◆ **Required work**:
Below are the records; copy out every line that holds the word "López".

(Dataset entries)
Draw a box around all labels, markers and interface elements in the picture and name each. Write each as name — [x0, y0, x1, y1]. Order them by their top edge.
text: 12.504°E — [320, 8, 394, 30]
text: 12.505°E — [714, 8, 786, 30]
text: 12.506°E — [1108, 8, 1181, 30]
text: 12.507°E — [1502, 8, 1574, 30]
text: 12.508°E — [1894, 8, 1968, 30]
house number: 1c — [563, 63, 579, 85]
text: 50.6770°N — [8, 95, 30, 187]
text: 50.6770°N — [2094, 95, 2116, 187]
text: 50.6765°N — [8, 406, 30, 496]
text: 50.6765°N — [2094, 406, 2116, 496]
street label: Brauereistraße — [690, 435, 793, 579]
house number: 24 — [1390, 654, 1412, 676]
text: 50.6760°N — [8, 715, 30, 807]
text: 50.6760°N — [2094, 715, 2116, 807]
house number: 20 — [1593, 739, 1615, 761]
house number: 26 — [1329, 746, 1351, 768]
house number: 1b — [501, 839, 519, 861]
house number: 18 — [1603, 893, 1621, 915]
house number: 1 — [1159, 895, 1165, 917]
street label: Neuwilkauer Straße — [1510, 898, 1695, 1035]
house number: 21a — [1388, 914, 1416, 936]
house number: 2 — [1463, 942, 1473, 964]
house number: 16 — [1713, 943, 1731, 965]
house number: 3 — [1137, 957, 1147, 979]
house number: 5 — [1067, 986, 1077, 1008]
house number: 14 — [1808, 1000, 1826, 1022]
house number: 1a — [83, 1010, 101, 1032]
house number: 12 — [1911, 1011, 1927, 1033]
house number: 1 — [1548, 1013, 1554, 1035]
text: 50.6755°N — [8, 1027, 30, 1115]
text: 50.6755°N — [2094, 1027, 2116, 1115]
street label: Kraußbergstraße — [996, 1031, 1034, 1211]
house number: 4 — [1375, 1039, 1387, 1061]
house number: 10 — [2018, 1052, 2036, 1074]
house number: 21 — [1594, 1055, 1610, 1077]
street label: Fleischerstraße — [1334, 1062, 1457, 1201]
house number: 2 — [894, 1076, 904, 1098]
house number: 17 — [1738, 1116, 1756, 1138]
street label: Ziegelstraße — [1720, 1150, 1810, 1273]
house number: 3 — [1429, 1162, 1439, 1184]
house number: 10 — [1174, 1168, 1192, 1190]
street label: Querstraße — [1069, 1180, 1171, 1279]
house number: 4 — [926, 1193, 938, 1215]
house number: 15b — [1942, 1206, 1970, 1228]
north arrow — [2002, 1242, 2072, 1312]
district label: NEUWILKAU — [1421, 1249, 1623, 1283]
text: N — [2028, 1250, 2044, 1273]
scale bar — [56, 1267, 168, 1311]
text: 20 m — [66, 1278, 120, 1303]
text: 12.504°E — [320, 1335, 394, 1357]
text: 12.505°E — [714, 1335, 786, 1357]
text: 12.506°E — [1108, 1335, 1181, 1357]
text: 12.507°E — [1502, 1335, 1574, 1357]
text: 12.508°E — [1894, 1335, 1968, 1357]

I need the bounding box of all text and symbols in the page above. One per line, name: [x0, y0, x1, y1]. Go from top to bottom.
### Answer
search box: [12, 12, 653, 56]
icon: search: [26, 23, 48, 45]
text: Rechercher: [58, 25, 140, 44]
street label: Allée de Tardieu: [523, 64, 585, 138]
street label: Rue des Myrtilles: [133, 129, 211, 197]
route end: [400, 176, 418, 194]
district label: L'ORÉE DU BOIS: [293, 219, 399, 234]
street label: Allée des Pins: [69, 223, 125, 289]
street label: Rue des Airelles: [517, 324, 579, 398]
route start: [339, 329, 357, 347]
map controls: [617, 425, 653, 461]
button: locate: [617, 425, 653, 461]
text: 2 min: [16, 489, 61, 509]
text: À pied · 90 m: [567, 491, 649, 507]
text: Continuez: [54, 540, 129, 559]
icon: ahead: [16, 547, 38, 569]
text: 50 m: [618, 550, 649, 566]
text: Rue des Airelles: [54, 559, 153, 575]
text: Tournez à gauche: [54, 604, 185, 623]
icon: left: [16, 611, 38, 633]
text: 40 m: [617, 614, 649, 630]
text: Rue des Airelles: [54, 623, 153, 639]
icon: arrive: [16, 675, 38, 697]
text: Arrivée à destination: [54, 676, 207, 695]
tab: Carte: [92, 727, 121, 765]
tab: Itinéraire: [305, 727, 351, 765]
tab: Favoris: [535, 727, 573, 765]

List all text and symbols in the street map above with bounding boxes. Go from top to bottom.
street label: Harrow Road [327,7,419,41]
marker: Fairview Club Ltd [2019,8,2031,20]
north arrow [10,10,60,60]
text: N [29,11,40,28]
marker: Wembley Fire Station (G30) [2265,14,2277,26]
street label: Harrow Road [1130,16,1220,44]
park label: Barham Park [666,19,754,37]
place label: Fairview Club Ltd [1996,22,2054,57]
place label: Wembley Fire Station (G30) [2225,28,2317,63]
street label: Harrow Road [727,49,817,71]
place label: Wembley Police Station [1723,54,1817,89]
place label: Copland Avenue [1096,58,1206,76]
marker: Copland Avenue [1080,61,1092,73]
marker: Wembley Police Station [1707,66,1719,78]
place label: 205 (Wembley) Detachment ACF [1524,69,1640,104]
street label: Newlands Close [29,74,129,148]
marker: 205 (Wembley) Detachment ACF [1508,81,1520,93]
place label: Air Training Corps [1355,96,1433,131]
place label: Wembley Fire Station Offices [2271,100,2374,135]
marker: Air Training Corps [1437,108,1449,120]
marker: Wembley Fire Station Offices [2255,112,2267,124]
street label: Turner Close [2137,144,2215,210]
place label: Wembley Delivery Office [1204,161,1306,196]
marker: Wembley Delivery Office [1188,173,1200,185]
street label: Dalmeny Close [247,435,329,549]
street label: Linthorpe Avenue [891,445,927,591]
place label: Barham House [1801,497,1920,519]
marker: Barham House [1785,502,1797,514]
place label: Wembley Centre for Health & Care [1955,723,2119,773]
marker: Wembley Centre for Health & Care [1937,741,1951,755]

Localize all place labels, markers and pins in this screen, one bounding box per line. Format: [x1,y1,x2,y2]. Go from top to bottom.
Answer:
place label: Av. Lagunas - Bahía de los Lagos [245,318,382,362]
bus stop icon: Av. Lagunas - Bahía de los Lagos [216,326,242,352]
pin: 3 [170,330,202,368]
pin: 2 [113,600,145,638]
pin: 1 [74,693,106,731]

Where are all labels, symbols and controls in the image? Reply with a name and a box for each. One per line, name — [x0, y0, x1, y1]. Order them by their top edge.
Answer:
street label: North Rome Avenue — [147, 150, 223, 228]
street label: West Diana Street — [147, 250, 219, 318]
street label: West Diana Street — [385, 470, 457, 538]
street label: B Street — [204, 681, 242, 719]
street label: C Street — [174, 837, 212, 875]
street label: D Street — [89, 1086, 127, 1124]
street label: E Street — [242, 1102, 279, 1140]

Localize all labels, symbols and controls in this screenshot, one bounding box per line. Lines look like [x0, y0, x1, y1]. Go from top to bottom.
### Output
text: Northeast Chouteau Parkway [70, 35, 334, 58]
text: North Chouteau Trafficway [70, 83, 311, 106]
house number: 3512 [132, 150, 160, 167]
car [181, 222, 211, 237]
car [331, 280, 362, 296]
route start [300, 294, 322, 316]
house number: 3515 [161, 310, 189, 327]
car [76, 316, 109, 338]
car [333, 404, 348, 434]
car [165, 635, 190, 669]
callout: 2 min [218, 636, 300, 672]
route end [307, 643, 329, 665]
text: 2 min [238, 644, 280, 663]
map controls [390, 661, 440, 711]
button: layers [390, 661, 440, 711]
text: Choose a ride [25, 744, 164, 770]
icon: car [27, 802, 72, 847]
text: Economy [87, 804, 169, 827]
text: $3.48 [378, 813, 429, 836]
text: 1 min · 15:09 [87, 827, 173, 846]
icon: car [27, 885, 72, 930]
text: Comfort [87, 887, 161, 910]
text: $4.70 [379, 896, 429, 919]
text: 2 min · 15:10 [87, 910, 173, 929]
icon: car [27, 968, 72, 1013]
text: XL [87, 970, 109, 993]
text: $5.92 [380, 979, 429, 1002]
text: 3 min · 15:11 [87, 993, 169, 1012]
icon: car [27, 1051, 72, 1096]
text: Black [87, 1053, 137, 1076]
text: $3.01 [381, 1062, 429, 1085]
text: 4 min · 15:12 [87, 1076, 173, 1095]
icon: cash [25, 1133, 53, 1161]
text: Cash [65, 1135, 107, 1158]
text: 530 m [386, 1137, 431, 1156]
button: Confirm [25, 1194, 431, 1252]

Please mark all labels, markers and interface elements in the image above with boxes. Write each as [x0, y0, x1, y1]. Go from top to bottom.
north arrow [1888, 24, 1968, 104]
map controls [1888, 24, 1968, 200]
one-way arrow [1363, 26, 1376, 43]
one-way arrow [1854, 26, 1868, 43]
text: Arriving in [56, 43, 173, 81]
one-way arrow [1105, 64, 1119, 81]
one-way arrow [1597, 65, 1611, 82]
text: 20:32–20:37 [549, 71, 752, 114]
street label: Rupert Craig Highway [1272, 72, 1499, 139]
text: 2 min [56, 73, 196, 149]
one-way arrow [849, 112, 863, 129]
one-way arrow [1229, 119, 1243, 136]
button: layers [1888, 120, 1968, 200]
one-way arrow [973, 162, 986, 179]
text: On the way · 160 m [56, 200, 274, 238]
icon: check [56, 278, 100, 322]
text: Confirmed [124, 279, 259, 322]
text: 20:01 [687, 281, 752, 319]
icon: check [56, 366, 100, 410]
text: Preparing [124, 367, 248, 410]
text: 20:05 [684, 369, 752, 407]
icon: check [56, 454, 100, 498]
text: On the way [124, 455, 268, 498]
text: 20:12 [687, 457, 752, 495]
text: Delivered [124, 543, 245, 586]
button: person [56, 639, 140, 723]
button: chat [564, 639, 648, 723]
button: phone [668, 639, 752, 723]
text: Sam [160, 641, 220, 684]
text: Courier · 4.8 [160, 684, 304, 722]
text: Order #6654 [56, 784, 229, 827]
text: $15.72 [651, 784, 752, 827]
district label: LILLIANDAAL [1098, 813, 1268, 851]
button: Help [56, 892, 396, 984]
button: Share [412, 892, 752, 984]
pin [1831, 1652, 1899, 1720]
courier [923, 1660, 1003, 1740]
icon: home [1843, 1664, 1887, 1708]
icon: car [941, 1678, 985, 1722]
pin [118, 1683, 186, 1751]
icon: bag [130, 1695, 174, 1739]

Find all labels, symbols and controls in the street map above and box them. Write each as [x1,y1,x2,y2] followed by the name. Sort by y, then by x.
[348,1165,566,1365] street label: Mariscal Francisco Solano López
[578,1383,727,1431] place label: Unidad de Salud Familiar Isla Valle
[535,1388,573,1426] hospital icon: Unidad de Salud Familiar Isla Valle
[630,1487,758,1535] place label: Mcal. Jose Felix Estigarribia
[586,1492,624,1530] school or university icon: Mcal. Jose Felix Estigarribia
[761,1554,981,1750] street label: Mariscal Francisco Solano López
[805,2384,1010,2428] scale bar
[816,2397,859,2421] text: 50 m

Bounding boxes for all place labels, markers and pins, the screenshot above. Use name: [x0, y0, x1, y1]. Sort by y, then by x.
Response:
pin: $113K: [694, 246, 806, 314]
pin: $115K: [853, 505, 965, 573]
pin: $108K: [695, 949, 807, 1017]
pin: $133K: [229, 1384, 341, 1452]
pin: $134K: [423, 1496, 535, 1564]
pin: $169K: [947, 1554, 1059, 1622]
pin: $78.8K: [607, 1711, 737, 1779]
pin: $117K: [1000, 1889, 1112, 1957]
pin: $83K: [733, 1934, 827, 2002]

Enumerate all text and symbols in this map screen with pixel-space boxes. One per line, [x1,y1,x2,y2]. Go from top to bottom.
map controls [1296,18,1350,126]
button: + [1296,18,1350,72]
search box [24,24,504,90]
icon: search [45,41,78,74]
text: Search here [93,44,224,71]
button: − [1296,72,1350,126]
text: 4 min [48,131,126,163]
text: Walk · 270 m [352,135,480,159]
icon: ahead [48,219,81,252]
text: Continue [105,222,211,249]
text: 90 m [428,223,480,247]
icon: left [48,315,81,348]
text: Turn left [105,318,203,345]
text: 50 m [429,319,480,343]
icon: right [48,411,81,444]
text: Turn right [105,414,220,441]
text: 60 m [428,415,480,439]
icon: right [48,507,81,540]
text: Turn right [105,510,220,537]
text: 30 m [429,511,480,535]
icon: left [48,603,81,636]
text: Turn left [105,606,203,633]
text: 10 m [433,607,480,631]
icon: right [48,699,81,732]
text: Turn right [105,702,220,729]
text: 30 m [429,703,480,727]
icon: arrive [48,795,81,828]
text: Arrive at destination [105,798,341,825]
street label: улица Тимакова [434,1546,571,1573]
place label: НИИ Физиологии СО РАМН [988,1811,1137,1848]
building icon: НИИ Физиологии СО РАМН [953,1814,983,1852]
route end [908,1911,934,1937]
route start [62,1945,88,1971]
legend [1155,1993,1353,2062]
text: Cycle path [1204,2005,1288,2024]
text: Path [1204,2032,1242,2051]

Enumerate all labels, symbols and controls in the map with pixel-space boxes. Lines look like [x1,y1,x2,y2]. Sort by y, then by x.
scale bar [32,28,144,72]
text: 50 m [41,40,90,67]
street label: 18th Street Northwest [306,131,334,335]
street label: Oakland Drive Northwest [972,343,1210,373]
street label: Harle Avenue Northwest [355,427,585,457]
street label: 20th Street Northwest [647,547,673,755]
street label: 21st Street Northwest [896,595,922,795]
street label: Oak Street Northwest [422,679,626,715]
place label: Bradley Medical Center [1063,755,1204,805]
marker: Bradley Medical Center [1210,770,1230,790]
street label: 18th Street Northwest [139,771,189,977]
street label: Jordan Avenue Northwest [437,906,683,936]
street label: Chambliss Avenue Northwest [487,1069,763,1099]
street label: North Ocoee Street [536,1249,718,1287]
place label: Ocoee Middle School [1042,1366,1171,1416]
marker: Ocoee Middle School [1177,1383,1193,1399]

◆ **Written solution**:
[348,1165,566,1365] street label: Mariscal Francisco Solano López
[761,1554,981,1750] street label: Mariscal Francisco Solano López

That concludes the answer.